In Bezug auf die Armut können keine fundierten Aussagen getroffen werden, da Angaben von verschiedenen Quellen äußerst stark variieren. Die Bemessungsgrundlagen Indiens sind dabei sehr umstritten. So hat die Regierung von Indien angegeben, dass im Jahr 2013 22 % der Bevölkerung in Armut leben. Definiert man jedoch Armut nach der Bemessungsgrenze der Weltbank mit 1.25$ pro Kopf und Tag, kann davon ausgegangen werden, dass 32.7 % unterhalb dieser Grenze ihr Leben bestreiten müssen. (Quelle Nr. 6)
Etwa 78% der Bevölkerung kann lesen und schreiben (2). Im Jahr 2009 wurde das Gesetz „Right to Education Act“ erlassen, in welchem das Grundrecht auf Bildung für Kinder von 6 bis 14 Jahre festgeschrieben wurde. Allerdings ist aufgrund der unterschiedlichen Angebote staatlicher und privater Bildungseinrichtungen noch keine einheitliche und ausreichende Qualität der Wissensvermittlung gewährleistet. Auch fehlt es an qualifizierten Lehrkräften, was zur Folge hat, dass der Schulbesuch auf den weiterführenden Schulen rückläufig ist. (Quelle Nr. 7)

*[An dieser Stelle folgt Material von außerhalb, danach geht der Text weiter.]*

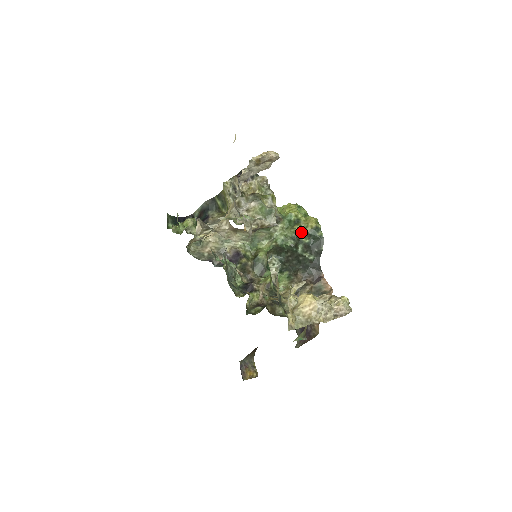
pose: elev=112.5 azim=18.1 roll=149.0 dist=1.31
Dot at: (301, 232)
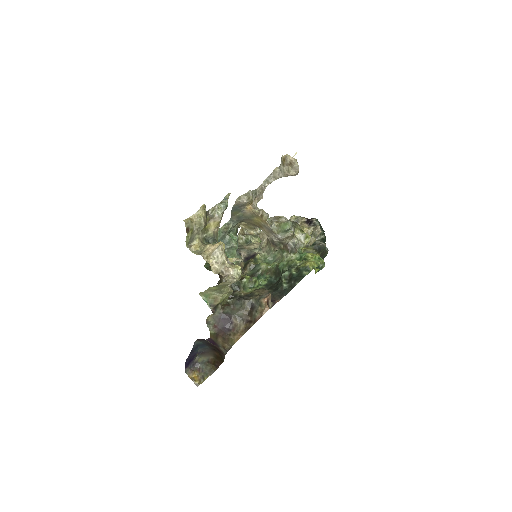
Dot at: (298, 266)
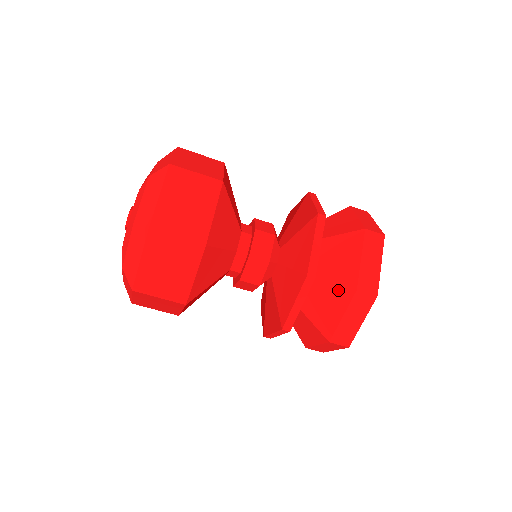
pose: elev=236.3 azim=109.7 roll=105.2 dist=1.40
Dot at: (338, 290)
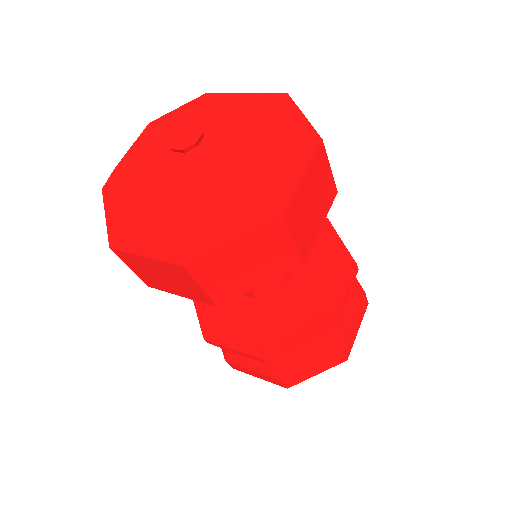
Dot at: (350, 293)
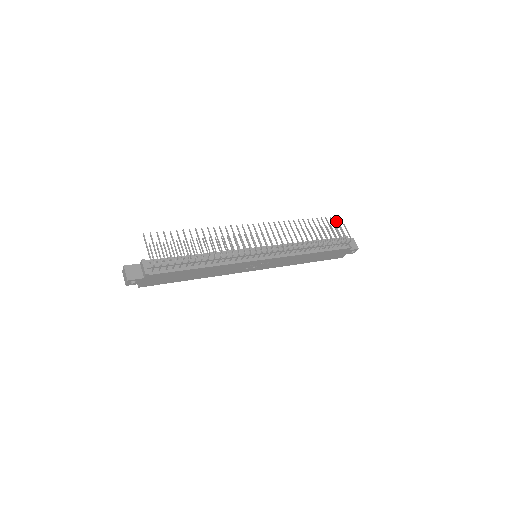
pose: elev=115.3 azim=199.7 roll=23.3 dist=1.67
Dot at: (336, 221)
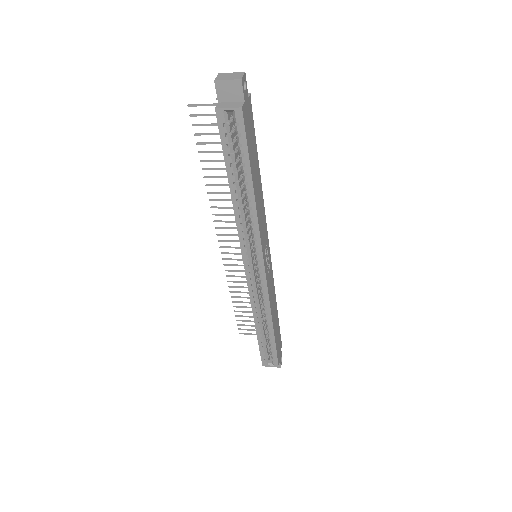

Insbesondere Mädchen sind davon betroffen. Laut dem Unicef Bericht von 2011 „The World´s children report“ besuchen 86% Mädchen die Grundschule. Jedoch fällt die Beteiligung bei den weiterführenden Schulen auf einen Anteil von 59%. In ihre Ausbildung wird aufgrund der vorherrschenden patriarchalen Strukturen oftmals weniger investiert. Aber auch der Mangel an weiterführenden Schulen in ländlichen Gebieten, unzureichende Schuleinrichtungen sowie fehlende sanitäre Einrichtungen für Mädchen in Schulen sind weitere Gründe für die Schulabbrüche. (Quelle Nr. 4)
In Indien ist eine Vielzahl von Religionen vertreten. So gibt es 80% Hindus, 13% Muslime, 2.3% Christen, 1.9% Sikhs, sowie Buddhisten, Jainas, Parsen und Bahai (Quelle Nr. 2.)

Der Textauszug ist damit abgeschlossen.